In sum, SB 2121 makes a constructive and narrowly tailored policy correction that enhances data protections and market transparency. It upholds key liberty principles, particularly those related to personal privacy and the responsible use of data, while avoiding new spending or enforcement overreach. With a recommended amendment to ensure regulatory proportionality for small businesses, the bill would more fully align with all five liberty principles. As such, Texas Policy Research recommends that lawmakers vote YES on SB 2121 but also suggests they consider clarifying improvements would strengthen the legislation.

  • Individual Liberty: The bill strengthens individual liberty by helping protect personal data from being traded, processed, or sold by entities without the individual's knowledge or consent. By broadening the definition of “data broker” and ensuring that entities handling personal data not collected directly from individuals are within regulatory reach, the bill promotes transparency and accountability. While it does not establish consumer rights like data access or deletion, it helps uphold individuals’ privacy—a foundational aspect of liberty in the digital age.
  • Personal Responsibility: The bill does not directly impact personal responsibility. It neither empowers individuals with new rights over their data nor imposes obligations on them. Its regulatory framework targets businesses, not consumers. That said, by clarifying the responsibilities of entities that handle personal data, it reinforces the idea that businesses must act responsibly in safeguarding others’ private information.

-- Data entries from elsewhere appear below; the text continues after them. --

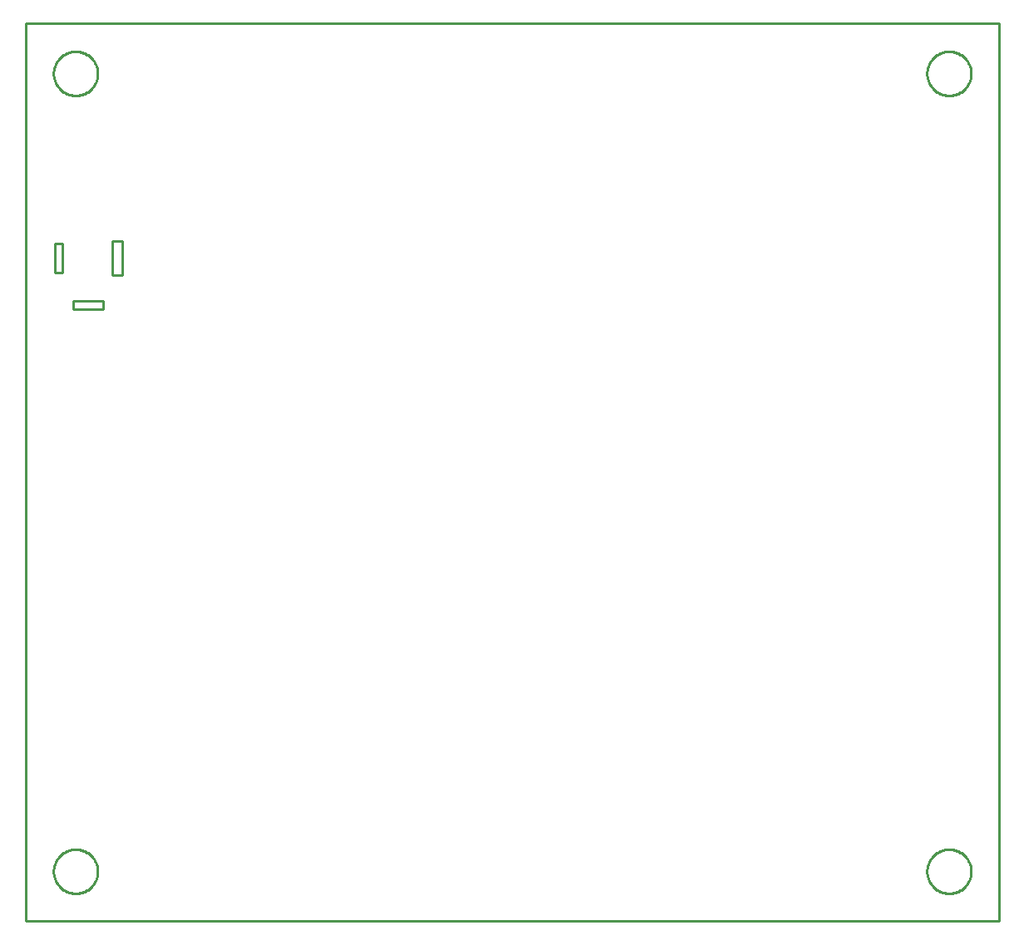
<source format=gbr>
G04 EAGLE Gerber RS-274X export*
G75*
%MOMM*%
%FSLAX34Y34*%
%LPD*%
%IN*%
%IPPOS*%
%AMOC8*
5,1,8,0,0,1.08239X$1,22.5*%
G01*
%ADD10C,0.254000*%


D10*
X0Y0D02*
X990600Y0D01*
X990600Y914400D01*
X0Y914400D01*
X0Y0D01*
X48500Y623640D02*
X78500Y623640D01*
X78500Y631640D01*
X48500Y631640D01*
X48500Y623640D01*
X88500Y658140D02*
X98500Y658140D01*
X98500Y693140D01*
X88500Y693140D01*
X88500Y658140D01*
X29500Y660640D02*
X37500Y660640D01*
X37500Y690640D01*
X29500Y690640D01*
X29500Y660640D01*
X73300Y862969D02*
X73229Y861708D01*
X73088Y860453D01*
X72876Y859209D01*
X72595Y857978D01*
X72246Y856765D01*
X71829Y855573D01*
X71346Y854406D01*
X70798Y853269D01*
X70187Y852164D01*
X69515Y851095D01*
X68785Y850065D01*
X67998Y849078D01*
X67156Y848137D01*
X66264Y847244D01*
X65322Y846402D01*
X64335Y845615D01*
X63305Y844885D01*
X62236Y844213D01*
X61131Y843602D01*
X59994Y843054D01*
X58827Y842571D01*
X57635Y842154D01*
X56422Y841805D01*
X55191Y841524D01*
X53947Y841312D01*
X52692Y841171D01*
X51431Y841100D01*
X50169Y841100D01*
X48908Y841171D01*
X47653Y841312D01*
X46409Y841524D01*
X45178Y841805D01*
X43965Y842154D01*
X42773Y842571D01*
X41606Y843054D01*
X40469Y843602D01*
X39364Y844213D01*
X38295Y844885D01*
X37265Y845615D01*
X36278Y846402D01*
X35337Y847244D01*
X34444Y848137D01*
X33602Y849078D01*
X32815Y850065D01*
X32085Y851095D01*
X31413Y852164D01*
X30802Y853269D01*
X30254Y854406D01*
X29771Y855573D01*
X29354Y856765D01*
X29005Y857978D01*
X28724Y859209D01*
X28512Y860453D01*
X28371Y861708D01*
X28300Y862969D01*
X28300Y864231D01*
X28371Y865492D01*
X28512Y866747D01*
X28724Y867991D01*
X29005Y869222D01*
X29354Y870435D01*
X29771Y871627D01*
X30254Y872794D01*
X30802Y873931D01*
X31413Y875036D01*
X32085Y876105D01*
X32815Y877135D01*
X33602Y878122D01*
X34444Y879064D01*
X35337Y879956D01*
X36278Y880798D01*
X37265Y881585D01*
X38295Y882315D01*
X39364Y882987D01*
X40469Y883598D01*
X41606Y884146D01*
X42773Y884629D01*
X43965Y885046D01*
X45178Y885395D01*
X46409Y885676D01*
X47653Y885888D01*
X48908Y886029D01*
X50169Y886100D01*
X51431Y886100D01*
X52692Y886029D01*
X53947Y885888D01*
X55191Y885676D01*
X56422Y885395D01*
X57635Y885046D01*
X58827Y884629D01*
X59994Y884146D01*
X61131Y883598D01*
X62236Y882987D01*
X63305Y882315D01*
X64335Y881585D01*
X65322Y880798D01*
X66264Y879956D01*
X67156Y879064D01*
X67998Y878122D01*
X68785Y877135D01*
X69515Y876105D01*
X70187Y875036D01*
X70798Y873931D01*
X71346Y872794D01*
X71829Y871627D01*
X72246Y870435D01*
X72595Y869222D01*
X72876Y867991D01*
X73088Y866747D01*
X73229Y865492D01*
X73300Y864231D01*
X73300Y862969D01*
X962300Y862969D02*
X962229Y861708D01*
X962088Y860453D01*
X961876Y859209D01*
X961595Y857978D01*
X961246Y856765D01*
X960829Y855573D01*
X960346Y854406D01*
X959798Y853269D01*
X959187Y852164D01*
X958515Y851095D01*
X957785Y850065D01*
X956998Y849078D01*
X956156Y848137D01*
X955264Y847244D01*
X954322Y846402D01*
X953335Y845615D01*
X952305Y844885D01*
X951236Y844213D01*
X950131Y843602D01*
X948994Y843054D01*
X947827Y842571D01*
X946635Y842154D01*
X945422Y841805D01*
X944191Y841524D01*
X942947Y841312D01*
X941692Y841171D01*
X940431Y841100D01*
X939169Y841100D01*
X937908Y841171D01*
X936653Y841312D01*
X935409Y841524D01*
X934178Y841805D01*
X932965Y842154D01*
X931773Y842571D01*
X930606Y843054D01*
X929469Y843602D01*
X928364Y844213D01*
X927295Y844885D01*
X926265Y845615D01*
X925278Y846402D01*
X924337Y847244D01*
X923444Y848137D01*
X922602Y849078D01*
X921815Y850065D01*
X921085Y851095D01*
X920413Y852164D01*
X919802Y853269D01*
X919254Y854406D01*
X918771Y855573D01*
X918354Y856765D01*
X918005Y857978D01*
X917724Y859209D01*
X917512Y860453D01*
X917371Y861708D01*
X917300Y862969D01*
X917300Y864231D01*
X917371Y865492D01*
X917512Y866747D01*
X917724Y867991D01*
X918005Y869222D01*
X918354Y870435D01*
X918771Y871627D01*
X919254Y872794D01*
X919802Y873931D01*
X920413Y875036D01*
X921085Y876105D01*
X921815Y877135D01*
X922602Y878122D01*
X923444Y879064D01*
X924337Y879956D01*
X925278Y880798D01*
X926265Y881585D01*
X927295Y882315D01*
X928364Y882987D01*
X929469Y883598D01*
X930606Y884146D01*
X931773Y884629D01*
X932965Y885046D01*
X934178Y885395D01*
X935409Y885676D01*
X936653Y885888D01*
X937908Y886029D01*
X939169Y886100D01*
X940431Y886100D01*
X941692Y886029D01*
X942947Y885888D01*
X944191Y885676D01*
X945422Y885395D01*
X946635Y885046D01*
X947827Y884629D01*
X948994Y884146D01*
X950131Y883598D01*
X951236Y882987D01*
X952305Y882315D01*
X953335Y881585D01*
X954322Y880798D01*
X955264Y879956D01*
X956156Y879064D01*
X956998Y878122D01*
X957785Y877135D01*
X958515Y876105D01*
X959187Y875036D01*
X959798Y873931D01*
X960346Y872794D01*
X960829Y871627D01*
X961246Y870435D01*
X961595Y869222D01*
X961876Y867991D01*
X962088Y866747D01*
X962229Y865492D01*
X962300Y864231D01*
X962300Y862969D01*
X73300Y50169D02*
X73229Y48908D01*
X73088Y47653D01*
X72876Y46409D01*
X72595Y45178D01*
X72246Y43965D01*
X71829Y42773D01*
X71346Y41606D01*
X70798Y40469D01*
X70187Y39364D01*
X69515Y38295D01*
X68785Y37265D01*
X67998Y36278D01*
X67156Y35337D01*
X66264Y34444D01*
X65322Y33602D01*
X64335Y32815D01*
X63305Y32085D01*
X62236Y31413D01*
X61131Y30802D01*
X59994Y30254D01*
X58827Y29771D01*
X57635Y29354D01*
X56422Y29005D01*
X55191Y28724D01*
X53947Y28512D01*
X52692Y28371D01*
X51431Y28300D01*
X50169Y28300D01*
X48908Y28371D01*
X47653Y28512D01*
X46409Y28724D01*
X45178Y29005D01*
X43965Y29354D01*
X42773Y29771D01*
X41606Y30254D01*
X40469Y30802D01*
X39364Y31413D01*
X38295Y32085D01*
X37265Y32815D01*
X36278Y33602D01*
X35337Y34444D01*
X34444Y35337D01*
X33602Y36278D01*
X32815Y37265D01*
X32085Y38295D01*
X31413Y39364D01*
X30802Y40469D01*
X30254Y41606D01*
X29771Y42773D01*
X29354Y43965D01*
X29005Y45178D01*
X28724Y46409D01*
X28512Y47653D01*
X28371Y48908D01*
X28300Y50169D01*
X28300Y51431D01*
X28371Y52692D01*
X28512Y53947D01*
X28724Y55191D01*
X29005Y56422D01*
X29354Y57635D01*
X29771Y58827D01*
X30254Y59994D01*
X30802Y61131D01*
X31413Y62236D01*
X32085Y63305D01*
X32815Y64335D01*
X33602Y65322D01*
X34444Y66264D01*
X35337Y67156D01*
X36278Y67998D01*
X37265Y68785D01*
X38295Y69515D01*
X39364Y70187D01*
X40469Y70798D01*
X41606Y71346D01*
X42773Y71829D01*
X43965Y72246D01*
X45178Y72595D01*
X46409Y72876D01*
X47653Y73088D01*
X48908Y73229D01*
X50169Y73300D01*
X51431Y73300D01*
X52692Y73229D01*
X53947Y73088D01*
X55191Y72876D01*
X56422Y72595D01*
X57635Y72246D01*
X58827Y71829D01*
X59994Y71346D01*
X61131Y70798D01*
X62236Y70187D01*
X63305Y69515D01*
X64335Y68785D01*
X65322Y67998D01*
X66264Y67156D01*
X67156Y66264D01*
X67998Y65322D01*
X68785Y64335D01*
X69515Y63305D01*
X70187Y62236D01*
X70798Y61131D01*
X71346Y59994D01*
X71829Y58827D01*
X72246Y57635D01*
X72595Y56422D01*
X72876Y55191D01*
X73088Y53947D01*
X73229Y52692D01*
X73300Y51431D01*
X73300Y50169D01*
X962300Y50169D02*
X962229Y48908D01*
X962088Y47653D01*
X961876Y46409D01*
X961595Y45178D01*
X961246Y43965D01*
X960829Y42773D01*
X960346Y41606D01*
X959798Y40469D01*
X959187Y39364D01*
X958515Y38295D01*
X957785Y37265D01*
X956998Y36278D01*
X956156Y35337D01*
X955264Y34444D01*
X954322Y33602D01*
X953335Y32815D01*
X952305Y32085D01*
X951236Y31413D01*
X950131Y30802D01*
X948994Y30254D01*
X947827Y29771D01*
X946635Y29354D01*
X945422Y29005D01*
X944191Y28724D01*
X942947Y28512D01*
X941692Y28371D01*
X940431Y28300D01*
X939169Y28300D01*
X937908Y28371D01*
X936653Y28512D01*
X935409Y28724D01*
X934178Y29005D01*
X932965Y29354D01*
X931773Y29771D01*
X930606Y30254D01*
X929469Y30802D01*
X928364Y31413D01*
X927295Y32085D01*
X926265Y32815D01*
X925278Y33602D01*
X924337Y34444D01*
X923444Y35337D01*
X922602Y36278D01*
X921815Y37265D01*
X921085Y38295D01*
X920413Y39364D01*
X919802Y40469D01*
X919254Y41606D01*
X918771Y42773D01*
X918354Y43965D01*
X918005Y45178D01*
X917724Y46409D01*
X917512Y47653D01*
X917371Y48908D01*
X917300Y50169D01*
X917300Y51431D01*
X917371Y52692D01*
X917512Y53947D01*
X917724Y55191D01*
X918005Y56422D01*
X918354Y57635D01*
X918771Y58827D01*
X919254Y59994D01*
X919802Y61131D01*
X920413Y62236D01*
X921085Y63305D01*
X921815Y64335D01*
X922602Y65322D01*
X923444Y66264D01*
X924337Y67156D01*
X925278Y67998D01*
X926265Y68785D01*
X927295Y69515D01*
X928364Y70187D01*
X929469Y70798D01*
X930606Y71346D01*
X931773Y71829D01*
X932965Y72246D01*
X934178Y72595D01*
X935409Y72876D01*
X936653Y73088D01*
X937908Y73229D01*
X939169Y73300D01*
X940431Y73300D01*
X941692Y73229D01*
X942947Y73088D01*
X944191Y72876D01*
X945422Y72595D01*
X946635Y72246D01*
X947827Y71829D01*
X948994Y71346D01*
X950131Y70798D01*
X951236Y70187D01*
X952305Y69515D01*
X953335Y68785D01*
X954322Y67998D01*
X955264Y67156D01*
X956156Y66264D01*
X956998Y65322D01*
X957785Y64335D01*
X958515Y63305D01*
X959187Y62236D01*
X959798Y61131D01*
X960346Y59994D01*
X960829Y58827D01*
X961246Y57635D01*
X961595Y56422D01*
X961876Y55191D01*
X962088Y53947D01*
X962229Y52692D01*
X962300Y51431D01*
X962300Y50169D01*
M02*

</source>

  • Free Enterprise: The bill may expand regulatory compliance obligations for businesses that handle data not collected directly from individuals. Entities that previously considered themselves outside the scope of data broker regulations may now fall under it, possibly increasing legal and operational costs. This could create a barrier for small or emerging firms whose business models involve limited or incidental data handling. However, the thresholds in the bill—50% revenue from such data or handling of 50,000 individuals' data—help limit the impact to larger players. A safe harbor or exemption for low-risk entities could mitigate these concerns and better align the bill with this principle.
  • Private Property Rights: From the consumer standpoint, the bill supports private property rights by reinforcing the idea that individuals have a claim to control over their personal data. It limits the ability of third parties to profit from that data without being subject to oversight. However, businesses may view the new definition as a restriction on how they use data they have lawfully obtained, potentially affecting their data assets. Overall, it promotes a more responsible balance between business data use and individual rights.
  • Limited Government: The bill expands the scope of regulation to include a broader range of businesses under the state’s data broker oversight. While this could be seen as a departure from a strictly limited government approach, the expansion is modest, targeted, and built on an existing framework. No new agencies are created, no enforcement powers are broadened, and the Legislative Budget Board reports no fiscal impact. Still, to fully respect this principle, amendments ensuring minimal regulatory burden for small or low-risk businesses would be appropriate.